(Text data extracted from pages)
----

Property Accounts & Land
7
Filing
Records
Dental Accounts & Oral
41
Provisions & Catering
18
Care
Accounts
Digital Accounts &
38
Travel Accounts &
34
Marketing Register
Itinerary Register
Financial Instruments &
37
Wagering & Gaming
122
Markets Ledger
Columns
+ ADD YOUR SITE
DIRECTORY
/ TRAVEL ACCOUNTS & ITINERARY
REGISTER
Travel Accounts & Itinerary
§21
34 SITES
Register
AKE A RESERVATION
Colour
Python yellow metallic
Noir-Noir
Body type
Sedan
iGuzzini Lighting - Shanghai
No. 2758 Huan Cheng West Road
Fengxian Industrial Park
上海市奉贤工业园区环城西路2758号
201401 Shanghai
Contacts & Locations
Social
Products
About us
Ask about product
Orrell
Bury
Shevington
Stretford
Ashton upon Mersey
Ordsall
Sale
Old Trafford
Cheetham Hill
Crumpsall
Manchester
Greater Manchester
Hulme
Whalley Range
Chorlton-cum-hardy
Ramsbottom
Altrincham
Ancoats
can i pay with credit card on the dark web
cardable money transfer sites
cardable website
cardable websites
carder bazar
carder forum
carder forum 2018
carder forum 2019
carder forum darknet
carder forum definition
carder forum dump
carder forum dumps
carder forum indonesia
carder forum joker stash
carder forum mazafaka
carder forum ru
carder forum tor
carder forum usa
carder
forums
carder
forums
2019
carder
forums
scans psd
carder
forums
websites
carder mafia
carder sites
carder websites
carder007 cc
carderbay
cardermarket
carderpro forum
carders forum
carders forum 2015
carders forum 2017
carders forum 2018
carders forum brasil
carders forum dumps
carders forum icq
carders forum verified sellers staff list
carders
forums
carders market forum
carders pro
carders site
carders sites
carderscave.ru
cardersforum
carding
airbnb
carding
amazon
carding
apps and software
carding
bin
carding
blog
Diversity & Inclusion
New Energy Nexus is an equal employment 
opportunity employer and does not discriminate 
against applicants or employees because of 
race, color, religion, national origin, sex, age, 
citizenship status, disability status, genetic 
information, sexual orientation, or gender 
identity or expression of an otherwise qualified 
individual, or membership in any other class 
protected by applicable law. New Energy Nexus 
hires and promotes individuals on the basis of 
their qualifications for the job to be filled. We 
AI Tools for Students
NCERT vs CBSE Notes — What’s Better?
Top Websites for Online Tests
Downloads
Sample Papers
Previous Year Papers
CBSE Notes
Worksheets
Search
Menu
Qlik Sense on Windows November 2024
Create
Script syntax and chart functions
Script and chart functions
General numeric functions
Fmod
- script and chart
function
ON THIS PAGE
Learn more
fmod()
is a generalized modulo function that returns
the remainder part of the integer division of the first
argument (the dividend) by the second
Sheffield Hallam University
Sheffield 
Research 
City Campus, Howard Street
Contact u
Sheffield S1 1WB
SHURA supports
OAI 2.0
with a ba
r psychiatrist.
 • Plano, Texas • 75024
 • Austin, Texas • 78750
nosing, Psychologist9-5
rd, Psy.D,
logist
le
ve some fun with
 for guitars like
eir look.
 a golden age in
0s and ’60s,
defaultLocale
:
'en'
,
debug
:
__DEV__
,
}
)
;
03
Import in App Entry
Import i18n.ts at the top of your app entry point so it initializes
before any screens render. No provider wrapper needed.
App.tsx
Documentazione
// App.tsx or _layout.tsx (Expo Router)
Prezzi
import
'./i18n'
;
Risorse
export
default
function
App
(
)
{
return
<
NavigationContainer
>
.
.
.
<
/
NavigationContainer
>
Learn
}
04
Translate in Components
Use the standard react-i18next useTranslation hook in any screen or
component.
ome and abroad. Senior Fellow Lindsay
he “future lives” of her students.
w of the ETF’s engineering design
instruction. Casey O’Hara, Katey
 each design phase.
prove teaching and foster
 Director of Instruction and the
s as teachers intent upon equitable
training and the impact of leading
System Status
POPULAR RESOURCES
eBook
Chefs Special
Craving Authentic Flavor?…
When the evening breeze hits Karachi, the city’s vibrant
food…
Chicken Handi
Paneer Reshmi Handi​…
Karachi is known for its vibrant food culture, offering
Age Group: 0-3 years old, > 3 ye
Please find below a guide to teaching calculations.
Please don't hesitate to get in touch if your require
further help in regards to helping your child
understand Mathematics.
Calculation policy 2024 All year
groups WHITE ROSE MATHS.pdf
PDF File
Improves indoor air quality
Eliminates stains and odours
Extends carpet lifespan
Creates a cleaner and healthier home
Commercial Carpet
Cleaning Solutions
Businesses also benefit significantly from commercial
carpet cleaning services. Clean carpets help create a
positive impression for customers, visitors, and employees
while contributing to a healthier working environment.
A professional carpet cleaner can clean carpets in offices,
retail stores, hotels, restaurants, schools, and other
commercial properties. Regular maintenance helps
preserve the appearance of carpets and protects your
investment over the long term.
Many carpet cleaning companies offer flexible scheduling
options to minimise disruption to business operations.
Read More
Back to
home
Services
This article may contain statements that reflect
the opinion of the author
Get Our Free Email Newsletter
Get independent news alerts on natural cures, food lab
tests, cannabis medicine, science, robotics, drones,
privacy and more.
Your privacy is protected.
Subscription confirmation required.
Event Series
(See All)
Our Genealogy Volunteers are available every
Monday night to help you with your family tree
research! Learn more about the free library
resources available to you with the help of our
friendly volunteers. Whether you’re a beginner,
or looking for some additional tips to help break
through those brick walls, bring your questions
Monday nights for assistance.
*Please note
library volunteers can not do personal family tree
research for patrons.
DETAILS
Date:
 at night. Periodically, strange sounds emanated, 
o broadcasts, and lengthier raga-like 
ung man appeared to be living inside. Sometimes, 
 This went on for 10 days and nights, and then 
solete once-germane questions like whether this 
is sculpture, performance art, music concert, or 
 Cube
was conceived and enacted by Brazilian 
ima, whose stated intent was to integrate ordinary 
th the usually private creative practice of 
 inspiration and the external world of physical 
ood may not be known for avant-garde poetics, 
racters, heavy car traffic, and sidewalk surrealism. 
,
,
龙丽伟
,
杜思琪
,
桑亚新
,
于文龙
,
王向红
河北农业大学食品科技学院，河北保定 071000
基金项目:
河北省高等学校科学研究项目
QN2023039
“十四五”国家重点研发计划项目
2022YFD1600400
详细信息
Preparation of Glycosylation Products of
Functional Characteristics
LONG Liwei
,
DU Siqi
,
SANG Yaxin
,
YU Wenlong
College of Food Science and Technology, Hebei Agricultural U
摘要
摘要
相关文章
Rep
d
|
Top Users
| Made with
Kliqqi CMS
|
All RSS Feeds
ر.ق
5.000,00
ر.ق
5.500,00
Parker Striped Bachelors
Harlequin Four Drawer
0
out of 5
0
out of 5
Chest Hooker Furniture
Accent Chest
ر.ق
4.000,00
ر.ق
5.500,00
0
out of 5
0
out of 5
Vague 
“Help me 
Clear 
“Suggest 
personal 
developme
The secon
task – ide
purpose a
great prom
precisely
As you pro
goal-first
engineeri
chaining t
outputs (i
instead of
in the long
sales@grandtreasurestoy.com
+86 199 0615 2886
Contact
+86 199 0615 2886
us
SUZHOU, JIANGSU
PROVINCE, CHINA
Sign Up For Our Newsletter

----

Problem details:
Gather every line of the data above that contains the string "Papers", matching case exactly.

Finished exercise:
Sample Papers
Previous Year Papers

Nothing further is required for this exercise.